So in my last post, Blender Experiments, I documented my initial efforts with modeling in Blender starting from about zero experience with any related software. I have worked with actual clay and as it turns out that translates pretty well, but that’s about it. In this post, I had an image of a particular sort of satyr floating around in my head for a few days so sat down one night and started in on it.

Prior to this session I had combed through a ton of Amazon reviews for books on Blender character modeling, been to the local book store ( whose selection was poor on the topic ) and settled on purchasing the most excellent book, Character Development in Blender 2.5, by Jonathan Williamson. While the book itself has been very informative and a great intro to Blender over all, what I found useful in my current newb state is the video walkthrough of creating a human head which is found on the DVD that comes with the book. He spends if I recall more than half an hour walking you through how he does what he does, and judging by accolades and community opinion, Mr. Williamson knows what he’s talking about. So, much of my approach from a technical perspective draws from what I’ve gleaned from his expertise. The content of what I’m working on is out of my head, not from images, reference material, or anyone else’s intellectual property. So here we go:


This head model started with a cube that was subdivided 3 times into a sphere. Using a grease pencil I outlined where I wanted the skull to be and used a grab brush with a larger radius to uniformly pull the polygons to the outline.


Pulling down the polys from a different angle. Makes the general shape of a human skull very quickly. This is so much easier than thinking of it as real clay at this point wherein you’d shave off or add layers as needed.


Increased the subdivision levels in the multires modifier a few times. Used a high radius grab brush to flatten and deform the skull, and the clay brush to add layers to things like eyebrows and the nose.


General formation of lips, nose, eye sockets, and ears using a combination of clay brush with max curve to add clay, crease brush to add definition, and smooth brush to soften the look. I’m kind of following the general guidelines for positioning facial features ( like how the eyes should vertically be about the middle of the skull ), but I’m mostly just doing what feels proportional for the character I’m picturing.


Adding definition behind the ears. Also, not bad for the first time doing ears. All those years of Ear School finally paid off ( not really ).


Putting some generic eyeballs in and adding definition around them using the crease brush. Right about here is where I saved off a copy of what I had done so far so that when I do my next head model, I can get a bit of a jumpstart instead of having to rebuild.


The finished look with horns in place. I’ve been picturing this guy for a couple days. I call him Demon. This model took a bit over two hours to do.


Profile shot of Demon.
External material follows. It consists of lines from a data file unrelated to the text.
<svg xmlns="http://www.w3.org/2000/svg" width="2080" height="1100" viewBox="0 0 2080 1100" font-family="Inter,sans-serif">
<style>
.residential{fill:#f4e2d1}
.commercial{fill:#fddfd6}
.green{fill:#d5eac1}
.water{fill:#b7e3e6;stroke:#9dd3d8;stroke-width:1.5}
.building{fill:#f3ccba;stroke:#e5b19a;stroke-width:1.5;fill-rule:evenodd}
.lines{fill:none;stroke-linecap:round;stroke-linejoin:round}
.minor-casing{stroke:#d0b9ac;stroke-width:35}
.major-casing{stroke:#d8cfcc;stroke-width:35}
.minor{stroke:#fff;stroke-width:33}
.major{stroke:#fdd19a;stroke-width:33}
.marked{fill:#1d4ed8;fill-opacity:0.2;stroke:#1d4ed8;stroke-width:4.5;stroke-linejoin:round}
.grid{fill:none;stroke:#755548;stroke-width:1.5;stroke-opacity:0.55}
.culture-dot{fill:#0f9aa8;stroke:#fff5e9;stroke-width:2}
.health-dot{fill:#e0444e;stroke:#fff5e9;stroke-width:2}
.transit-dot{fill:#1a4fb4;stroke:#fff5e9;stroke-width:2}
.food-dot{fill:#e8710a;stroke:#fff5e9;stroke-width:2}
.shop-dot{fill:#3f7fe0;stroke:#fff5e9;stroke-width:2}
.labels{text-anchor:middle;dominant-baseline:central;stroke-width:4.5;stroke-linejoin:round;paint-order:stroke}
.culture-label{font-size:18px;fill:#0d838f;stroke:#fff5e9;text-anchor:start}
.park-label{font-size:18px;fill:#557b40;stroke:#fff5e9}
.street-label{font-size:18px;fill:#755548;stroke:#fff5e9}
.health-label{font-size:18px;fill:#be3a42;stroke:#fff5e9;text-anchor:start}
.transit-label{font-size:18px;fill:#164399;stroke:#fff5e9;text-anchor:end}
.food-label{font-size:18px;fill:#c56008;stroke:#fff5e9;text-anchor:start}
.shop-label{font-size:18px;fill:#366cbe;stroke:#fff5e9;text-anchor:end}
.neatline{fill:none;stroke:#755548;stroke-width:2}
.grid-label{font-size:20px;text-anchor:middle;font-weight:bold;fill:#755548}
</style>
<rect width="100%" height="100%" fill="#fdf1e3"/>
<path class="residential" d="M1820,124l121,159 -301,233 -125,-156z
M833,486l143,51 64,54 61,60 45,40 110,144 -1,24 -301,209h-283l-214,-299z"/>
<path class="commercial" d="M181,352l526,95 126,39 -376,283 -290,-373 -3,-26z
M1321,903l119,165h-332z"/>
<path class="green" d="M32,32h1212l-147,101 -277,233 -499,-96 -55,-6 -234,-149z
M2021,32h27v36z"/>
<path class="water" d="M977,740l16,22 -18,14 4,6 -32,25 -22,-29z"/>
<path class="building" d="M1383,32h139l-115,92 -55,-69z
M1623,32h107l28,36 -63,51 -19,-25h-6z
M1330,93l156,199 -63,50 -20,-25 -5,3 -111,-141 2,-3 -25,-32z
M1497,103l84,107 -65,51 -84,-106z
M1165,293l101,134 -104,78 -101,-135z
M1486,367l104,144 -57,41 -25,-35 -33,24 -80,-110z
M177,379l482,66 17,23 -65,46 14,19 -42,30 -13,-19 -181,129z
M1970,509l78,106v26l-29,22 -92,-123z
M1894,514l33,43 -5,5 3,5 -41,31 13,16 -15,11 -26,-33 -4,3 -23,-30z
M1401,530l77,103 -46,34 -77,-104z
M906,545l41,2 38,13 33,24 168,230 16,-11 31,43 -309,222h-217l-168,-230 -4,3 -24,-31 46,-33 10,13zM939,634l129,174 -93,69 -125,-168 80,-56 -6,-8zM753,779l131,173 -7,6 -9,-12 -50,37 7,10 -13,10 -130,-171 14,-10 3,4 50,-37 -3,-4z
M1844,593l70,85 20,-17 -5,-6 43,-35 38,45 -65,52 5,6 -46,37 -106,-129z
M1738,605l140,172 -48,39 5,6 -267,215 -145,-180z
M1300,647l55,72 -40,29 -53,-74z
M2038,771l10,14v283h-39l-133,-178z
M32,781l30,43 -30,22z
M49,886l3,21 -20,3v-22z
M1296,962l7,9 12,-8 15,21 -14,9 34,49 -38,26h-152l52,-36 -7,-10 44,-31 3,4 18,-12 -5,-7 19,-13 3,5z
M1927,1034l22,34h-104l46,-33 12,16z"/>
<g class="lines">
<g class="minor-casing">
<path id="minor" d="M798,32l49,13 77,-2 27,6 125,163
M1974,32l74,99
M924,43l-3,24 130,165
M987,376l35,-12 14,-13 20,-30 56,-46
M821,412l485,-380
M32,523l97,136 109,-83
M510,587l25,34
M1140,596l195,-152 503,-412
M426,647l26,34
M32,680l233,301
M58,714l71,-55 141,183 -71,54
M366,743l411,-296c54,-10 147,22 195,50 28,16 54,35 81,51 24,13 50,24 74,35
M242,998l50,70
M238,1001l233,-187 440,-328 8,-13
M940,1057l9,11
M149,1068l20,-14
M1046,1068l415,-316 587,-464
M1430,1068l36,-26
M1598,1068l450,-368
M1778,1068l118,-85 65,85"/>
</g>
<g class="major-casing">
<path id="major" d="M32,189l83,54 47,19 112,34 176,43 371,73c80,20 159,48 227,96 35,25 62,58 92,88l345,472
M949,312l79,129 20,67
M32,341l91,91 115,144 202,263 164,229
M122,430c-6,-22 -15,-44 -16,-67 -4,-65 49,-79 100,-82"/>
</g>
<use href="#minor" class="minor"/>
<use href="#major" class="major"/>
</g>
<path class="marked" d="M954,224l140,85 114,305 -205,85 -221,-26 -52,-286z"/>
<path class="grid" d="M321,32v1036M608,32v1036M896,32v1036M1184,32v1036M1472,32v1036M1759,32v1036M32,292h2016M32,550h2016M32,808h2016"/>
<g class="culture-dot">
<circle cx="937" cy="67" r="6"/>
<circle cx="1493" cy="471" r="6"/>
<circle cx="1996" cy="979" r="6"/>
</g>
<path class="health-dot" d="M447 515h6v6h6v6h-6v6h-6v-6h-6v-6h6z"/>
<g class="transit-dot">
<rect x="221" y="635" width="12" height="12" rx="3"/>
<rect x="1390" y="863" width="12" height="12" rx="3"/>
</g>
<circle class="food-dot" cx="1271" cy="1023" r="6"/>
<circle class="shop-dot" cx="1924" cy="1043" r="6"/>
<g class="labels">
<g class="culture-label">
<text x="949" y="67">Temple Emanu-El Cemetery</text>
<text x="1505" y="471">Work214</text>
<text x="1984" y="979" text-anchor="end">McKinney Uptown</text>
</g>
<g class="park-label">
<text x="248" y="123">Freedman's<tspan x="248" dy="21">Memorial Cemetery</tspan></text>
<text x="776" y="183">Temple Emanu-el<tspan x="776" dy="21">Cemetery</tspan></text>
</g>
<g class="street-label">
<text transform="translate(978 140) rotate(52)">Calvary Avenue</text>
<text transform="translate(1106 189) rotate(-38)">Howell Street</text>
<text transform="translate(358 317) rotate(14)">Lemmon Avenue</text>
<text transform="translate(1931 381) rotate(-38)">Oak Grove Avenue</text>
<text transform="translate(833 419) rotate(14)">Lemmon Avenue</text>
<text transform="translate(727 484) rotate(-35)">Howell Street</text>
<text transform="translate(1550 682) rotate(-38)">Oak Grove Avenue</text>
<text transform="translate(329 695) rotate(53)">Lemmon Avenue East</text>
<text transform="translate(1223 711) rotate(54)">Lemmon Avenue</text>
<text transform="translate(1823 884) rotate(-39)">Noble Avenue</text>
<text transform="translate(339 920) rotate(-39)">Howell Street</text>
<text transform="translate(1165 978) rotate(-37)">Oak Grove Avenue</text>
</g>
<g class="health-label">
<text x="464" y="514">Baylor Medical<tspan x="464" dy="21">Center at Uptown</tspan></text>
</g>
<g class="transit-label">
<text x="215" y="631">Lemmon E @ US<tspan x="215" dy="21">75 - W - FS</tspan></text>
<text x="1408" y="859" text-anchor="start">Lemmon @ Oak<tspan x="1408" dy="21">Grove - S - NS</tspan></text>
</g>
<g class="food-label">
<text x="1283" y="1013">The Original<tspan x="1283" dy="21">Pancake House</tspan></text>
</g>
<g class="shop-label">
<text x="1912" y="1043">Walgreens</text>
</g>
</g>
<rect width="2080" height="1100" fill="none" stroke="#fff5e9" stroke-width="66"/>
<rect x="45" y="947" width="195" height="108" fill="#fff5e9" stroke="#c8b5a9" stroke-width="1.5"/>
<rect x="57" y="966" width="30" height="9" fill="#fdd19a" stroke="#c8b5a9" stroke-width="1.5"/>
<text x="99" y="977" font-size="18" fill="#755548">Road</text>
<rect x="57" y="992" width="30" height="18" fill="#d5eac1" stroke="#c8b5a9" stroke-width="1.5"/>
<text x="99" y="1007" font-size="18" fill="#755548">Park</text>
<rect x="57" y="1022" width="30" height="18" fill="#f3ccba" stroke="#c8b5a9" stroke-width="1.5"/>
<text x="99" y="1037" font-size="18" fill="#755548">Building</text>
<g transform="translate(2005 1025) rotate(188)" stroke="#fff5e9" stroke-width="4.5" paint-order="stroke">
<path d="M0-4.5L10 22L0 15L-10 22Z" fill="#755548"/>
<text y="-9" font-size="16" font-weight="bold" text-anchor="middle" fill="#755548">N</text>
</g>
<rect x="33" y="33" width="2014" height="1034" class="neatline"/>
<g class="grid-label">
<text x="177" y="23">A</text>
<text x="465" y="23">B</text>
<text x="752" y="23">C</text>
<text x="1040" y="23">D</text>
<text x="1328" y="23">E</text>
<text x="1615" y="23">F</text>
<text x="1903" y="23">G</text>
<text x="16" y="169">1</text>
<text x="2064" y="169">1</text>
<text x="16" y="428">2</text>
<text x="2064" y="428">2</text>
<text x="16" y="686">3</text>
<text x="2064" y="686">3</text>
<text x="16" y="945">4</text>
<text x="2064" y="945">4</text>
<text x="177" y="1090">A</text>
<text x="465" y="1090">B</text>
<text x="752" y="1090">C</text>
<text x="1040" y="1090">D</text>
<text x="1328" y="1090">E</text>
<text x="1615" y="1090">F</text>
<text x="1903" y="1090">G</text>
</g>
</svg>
I like how the three horns on the side of his face follow the contour of the temple and cheek bone.


Good view of Demon’s jawline and chin horn. I like the definition here.


Front view of Demon.


Slightly downward shot of Demon showing his array of horns and facial structure.
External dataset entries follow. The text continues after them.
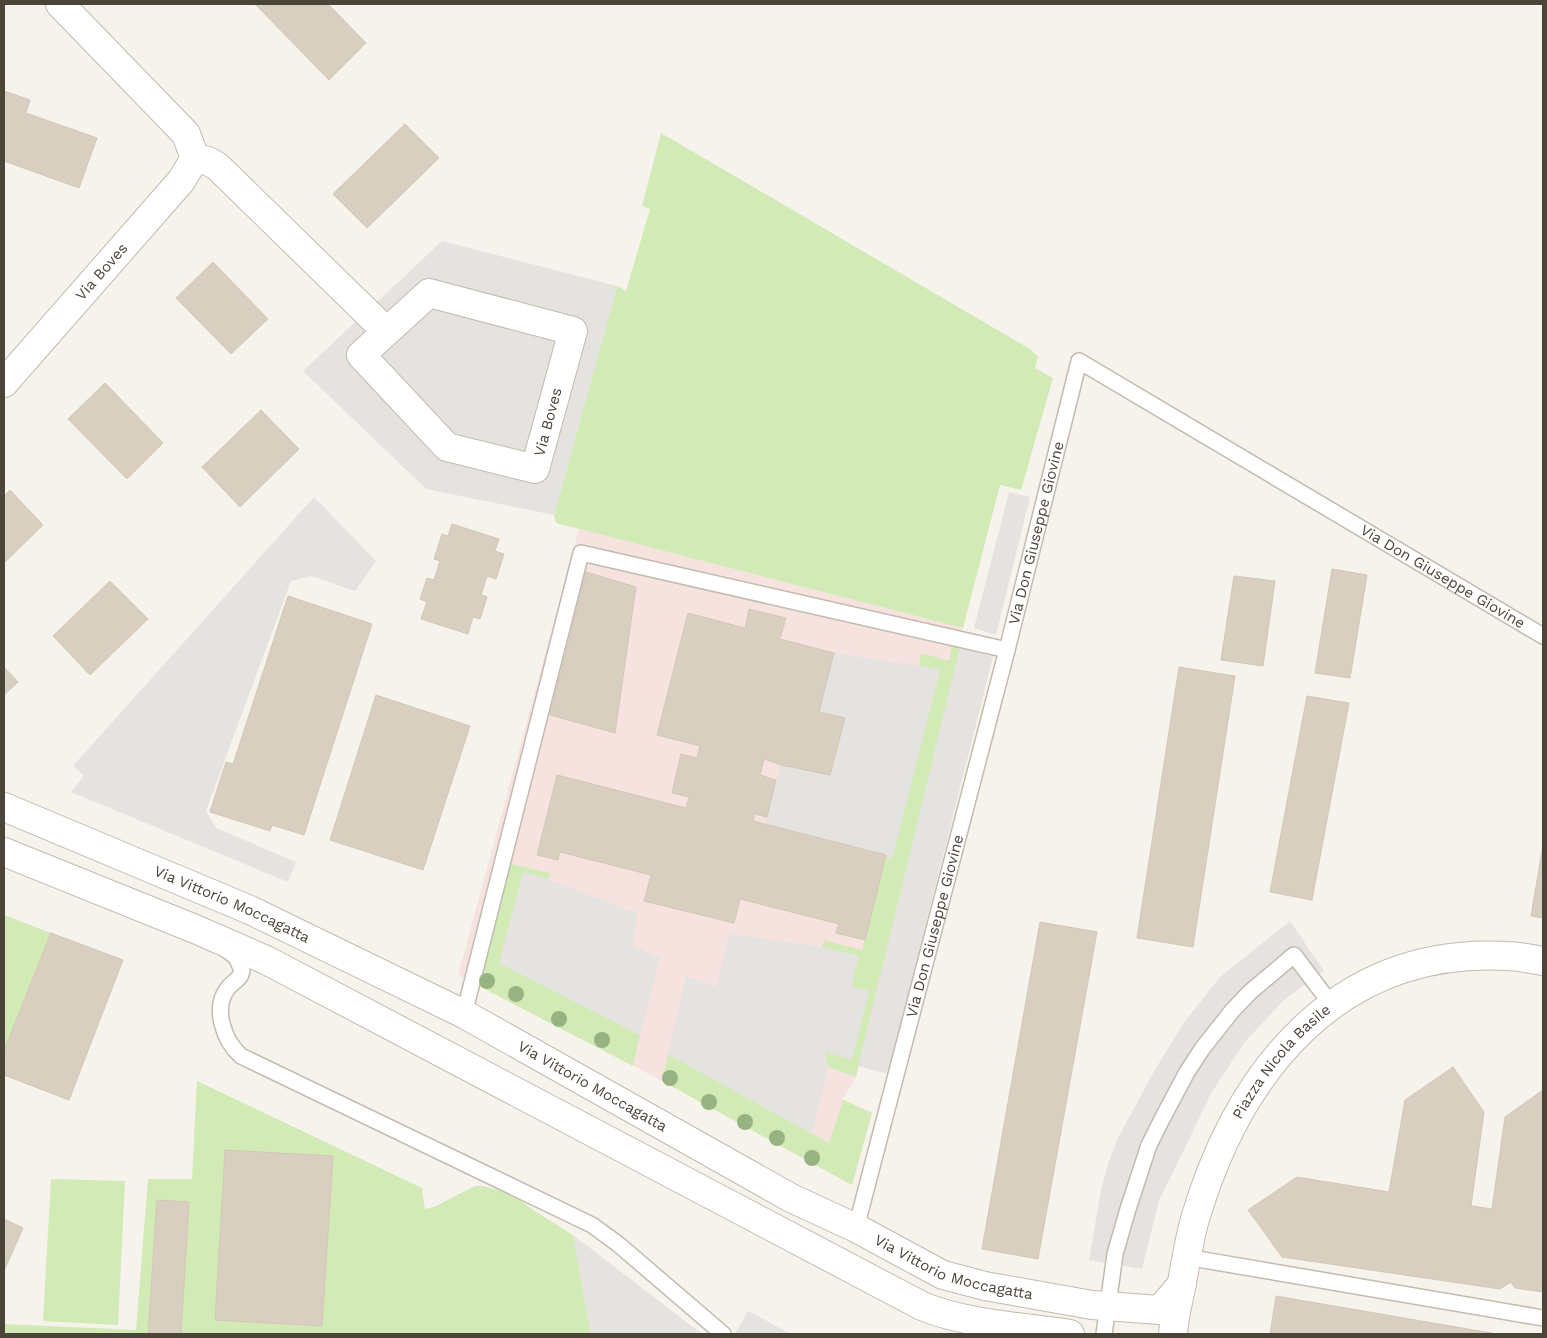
<svg xmlns="http://www.w3.org/2000/svg" width="1547" height="1338" font-family="'Work Sans',sans-serif">
<rect width="100%" height="100%" fill="#f6f3ec"/>
<path fill="#f6e3e0" d="M579 529 963 628 960 648 856 1077 843 1099 872 1113 852 1185 662 1081 458 975Z"/>
<g fill="#d2eab5">
<path d="M661 133 1030 349 1038 357 1035 368 1053 378 1021 490 1000 485 963 628 556 523 554 515 617 286 626 291 650 209 642 206Z"/>
<path d="M952 646 960 648 856 1077 828 1067 824 1051 851 986 858 956 822 947 824 940 862 950 886 855 891 860 940 670 919 666 921 653 949 661Z"/>
<path d="M511 864 550 873 548 879 523 873 500 963 640 1035 633 1066 475 984Z"/>
<path d="M4 915 51 933 4 1051Z"/>
<path d="M668 1054 829 1143 843 1100 872 1113 852 1185 662 1081Z"/>
<path d="M197 1081 422 1188 425 1209 434 1207 475 1186H483L512 1194 536 1212 573 1235 591 1334H4V1324L136 1330 148 1179H192Z"/>
<path d="M51 1179 125 1181 118 1325 43 1321Z"/>
</g>
<g fill="#e5e3e0">
<path d="M442 241 617 286 554 515 426 489 303 371Z"/>
<path d="M1009 492 1030 497 996 635 974 628Z"/>
<path d="M314 497 376 561 355 591 311 576 291 581 206 811 216 828 296 862 288 882 71 792 84 776 73 766Z"/>
<path d="M960 648 993 657 888 1074 858 1066Z"/>
<path d="M834 653 940 669 892 860 886 855 765 824 781 765 830 775 845 719 819 712Z"/>
<path d="M523 872 548 879 638 914 632 945 660 958 640 1035 499 963Z"/>
<path d="M1290 921 1324 971 1284 1000 1244 1043 1212 1092 1159 1201 1142 1269 1089 1260 1101 1190 1108 1164 1117 1140 1153 1073 1183 1024 1220 977Z"/>
<path d="M730 934 822 947 859 956 851 986 869 991 852 1060 825 1052 828 1067 812 1134 668 1054 686 976 716 987Z"/>
<path d="M573 1235 702 1334H591Z"/>
<path d="M748 1311 791 1334H735Z"/>
</g>
<g fill="#d8cfc1" stroke="#d3c7b4">
<path d="M255 4H328L366 43 329 80Z"/>
<path d="M4 91 30 100 26 113 97 138 79 188 4 161Z"/>
<path d="M405 124 439 158 367 228 333 194Z"/>
<path d="M213 262 268 319 231 354 176 298Z"/>
<path d="M105 383 163 443 127 479 68 419Z"/>
<path d="M261 410 299 449 240 507 202 467Z"/>
<path d="M10 490 43 525 4 563V496Z"/>
<path d="M452 524 499 539 495 551 504 554 496 579 487 576 481 595 487 597 480 619 473 617 468 634 421 619 427 602 420 599 427 578 434 580 440 561 434 559 442 534 448 536Z"/>
<path d="M1332 569 1367 575 1350 678 1315 673Z"/>
<path d="M586 572 636 587 615 733 550 715Z"/>
<path d="M1234 576 1275 581 1263 666 1221 660Z"/>
<path d="M110 581 148 619 90 675 53 636Z"/>
<path d="M288 596 372 624 304 835 272 825 270 831 210 812 226 762 233 764Z"/>
<path d="M749 609 786 618 780 639 834 653 819 712 845 718 830 775 781 765 764 759 760 775 776 780 767 817 755 814 753 821 886 855 865 940 836 933 839 924 740 899 734 923 644 901 651 875 560 852 558 860 537 855 557 775 686 808 689 797 672 793 681 754 697 758 700 746 657 735 688 613 745 628Z"/>
<path d="M4 667 18 682 4 695Z"/>
<path d="M1179 667 1235 676 1193 947 1137 938Z"/>
<path d="M376 695 470 726 423 870 330 840Z"/>
<path d="M1307 696 1349 703 1312 900 1270 892Z"/>
<path d="M1543 845V918L1531 916Z"/>
<path d="M1040 922 1097 932 1038 1259 982 1249Z"/>
<path d="M51 933 123 960 69 1100 4 1075V1051Z"/>
<path d="M1453 1067 1484 1112 1471 1206 1492 1209 1505 1117 1543 1090V1292L1515 1288 1511 1282 1500 1289 1282 1257 1248 1210 1297 1177 1389 1192 1405 1100Z"/>
<path d="M225 1150 333 1156 322 1326 215 1320Z"/>
<path d="M157 1200 189 1202 181 1334H148Z"/>
<path d="M4 1219 23 1228 4 1271Z"/>
<path d="M1276 1296 1497 1334H1270Z"/>
</g>
<g fill="none" stroke-linecap="round" stroke-linejoin="round">
<defs>
<g id="lane">
<path d="M225 949 236 957 242 970C241 980 233 981 228 988 212 1008 224 1041 241 1056L592 1225 618 1244 723 1334"/>
<path d="M464 1014 581 553 1007 650"/>
<path id="s1" d="M856 1228 1007 650 1079 361 1543 636"/>
<path d="M1186 1257 1543 1318"/>
<path d="M1104 1334 1115 1254 1128 1209 1149 1145 1162 1119 1187 1072 1202 1049 1232 1011 1250 992 1294 955 1331 1004"/>
</g>
<g id="street">
<path d="M195 158 208 161 217 166 386 331"/>
<path d="M429 293 573 331 535 469 447 447 361 355Z"/>
<path id="s2" d="M4 383 181 181 195 158 186 134 60 4"/>
<path id="s3" d="M4 807 250 910 464 1014 791 1198 856 1228 943 1275 985 1286 1092 1305 1160 1310 1182 1284"/>
<path d="M4 852 195 929 266 960 922 1306C965 1324 1024 1327 1070 1334"/>
<path id="s4" d="M1173 1334C1174 1315 1179 1301 1182 1282 1186 1261 1189 1240 1195 1219 1239 1071 1337 947 1506 956 1518 956 1531 959 1543 961"/>
</g>
</defs>
<use href="#lane" stroke="#c2bbae" stroke-width="18"/>
<use href="#street" stroke="#c2bbae" stroke-width="30"/>
<use href="#lane" stroke="#fff" stroke-width="15"/>
<use href="#street" stroke="#fff" stroke-width="28"/>
</g>
<g fill="#97b381">
<circle cx="487" cy="981" r="8"/>
<circle cx="516" cy="994" r="8"/>
<circle cx="559" cy="1019" r="8"/>
<circle cx="602" cy="1040" r="8"/>
<circle cx="670" cy="1078" r="8"/>
<circle cx="709" cy="1102" r="8"/>
<circle cx="745" cy="1122" r="8"/>
<circle cx="777" cy="1138" r="8"/>
<circle cx="812" cy="1158" r="8"/>
</g>
<g text-anchor="middle" stroke-width="4.5" stroke-linejoin="round" paint-order="stroke">
<g font-size="15" fill="#4b4439" stroke="#fff">
<text dy="5" stroke="none"><textPath href="#s2" startOffset="148">Via Boves</textPath></text>
<text transform="translate(548 422) rotate(-75)" y="5">Via Boves</text>
<text dy="5" stroke="none"><textPath href="#s1" startOffset="718">Via Don Giuseppe Giovine</textPath></text>
<text dy="5" stroke="none"><textPath href="#s1" startOffset="1318">Via Don Giuseppe Giovine</textPath></text>
<text dy="5" stroke="none"><textPath href="#s3" startOffset="248">Via Vittorio Moccagatta</textPath></text>
<text dy="5" stroke="none"><textPath href="#s1" startOffset="312">Via Don Giuseppe Giovine</textPath></text>
<text dy="5" stroke="none"><textPath href="#s4" startOffset="299">Piazza Nicola Basile</textPath></text>
<text dy="5" stroke="none"><textPath href="#s3" startOffset="652">Via Vittorio Moccagatta</textPath></text>
<text dy="5" stroke="none"><textPath href="#s3" startOffset="1058">Via Vittorio Moccagatta</textPath></text>
</g>
</g>
<rect width="1547" height="1338" fill="none" stroke="#4b4439" stroke-width="10"/>
</svg>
And that’s about it on this model. Overall, I feel much more comfortable with the crease brush for definition, and the combination of clay brush and smooth brush for cleanly building up layers on the model. I also learned not to be afraid to use Subdivide but I do agree with the known premise of trying to sculpt what you can on your current model before increasing the poly count and going farther. Its more stable for me, at least. Its also encouraging to see how quickly this model already looks …much less crappy… than the previous model lol. Thanks for reading!